But soon after, the point-of-view comes to the modern-day. Madison Lake (Annabelle Wallis) lives in a towering, old house in Seattle with her husband Derek (Jake Abel). Madison is pregnant, and there is a considerable strain on her marriage, as she’s unfortunately lost other attempts at being a mother. Derek is also abusive towards her – and in this instance, she barricades herself in their bedroom. But something happened that night. With Wan and Michael Burgess’s cinematography, Derek walks into the dim kitchen with unexplainable things occurring. A dark specter slaughters him and knocks Madison unconscious.

Akela Cooper’s screenplay (she also worked on Wan and Ingrid Bisu with the story) fuses many parallel story ideas. Madison sees murders happen in spaces where her surroundings melt around her. The same terrifying presence that we come to know as Gabriel (voiced by Ray Chase, played by Marina Mazepa) is on a mission to exact vengeance on the remaining doctors and complicate Madison’s life. He somehow hints at a link between them. From there, along with her sister Sydney (Maddie Hasson), they search for the truth through old home movies and repressed memories. We have an adoption family drama, a slasher film, and a potential telepathic link between an innocent bystander and a crazed killer. All of this, with a splash of Cronenberg-esque body horror and detective thriller, sounds like a mess on paper. Sometimes, it’s a lot to take it, but it’s an adjacent fun rollercoaster ride.

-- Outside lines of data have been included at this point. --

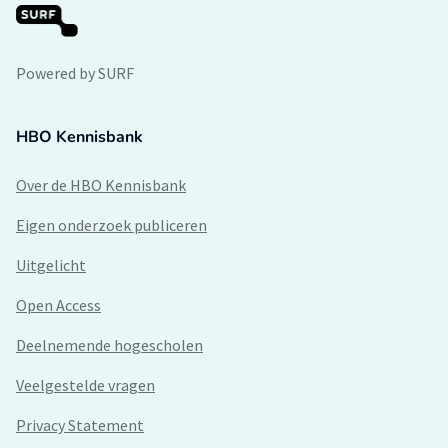
Powered by SURF
HBO Kennisbank
Over de HBO Kennisbank
Eigen onderzoek publiceren
Uitgelicht
Open Access
Deelnemende hogescholen
Veelgestelde vragen
Privacy Statement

While the first two acts of Malignant strive to stay grounded at a considerable pace – the latter half of the film takes the restrictor plates of the engine. Wan steers you to a place where you think you know how the story is going to unfold. We walk into familiar James Wan settings like a living room where a hypnotherapist is summoned to dive into the root of Madison’s and Gabriel’s past. VHS tapes of a young Madison (played by Mckenna Grace) hearken to Gabriel being a sinister imaginary friend. Detectives Kekoa Shaw (George Young) and Regina Moss (Michole Briana White) illustrate the good cop/bad cop dynamic, with Moss suspecting Madison’s stories. I mean, would you believe that an imaginary friend is violently manifesting itself to a tune of a multiplying trail of bodies?

That’s where the charm of Malignant lies. It relishes in the ridiculous and campy nature of its twist and doesn’t hold back. Especially finding out what Gabriel is and how the parasitic relationship with Madison reveals itself to be. There are buckets of blood, severed body parts galore, but also a story about body autonomy. Madison has many things taken from her; from her babies, her identity, not knowing who her true family is, and being subject to experiments early in her life. A storyline that swims through the undercurrent of the bombastic visualizations you see throughout the runtime. Like those for Insidious and The Conjuring, Joseph Bishara’s score serves as an inflection point when certain revelations come to pass or to be a tension raiser. A collision of gorgeous and ghastly colors of fogs devour certain places.

Malignant could have been another venture into the paranormal or a choice to follow one path. And it’s better than it didn’t. In some ways, it’s a terror love letter to the Giallo sub-genre with the farfetched insanity of 1979’s The Brood and the Masters of Horror episode, “Imprint.” A world was created where anything conceivable could happen. While the twists and turns could disorient some in parts, we will look at this as a horror film that wasn’t afraid to get weird and love doing it.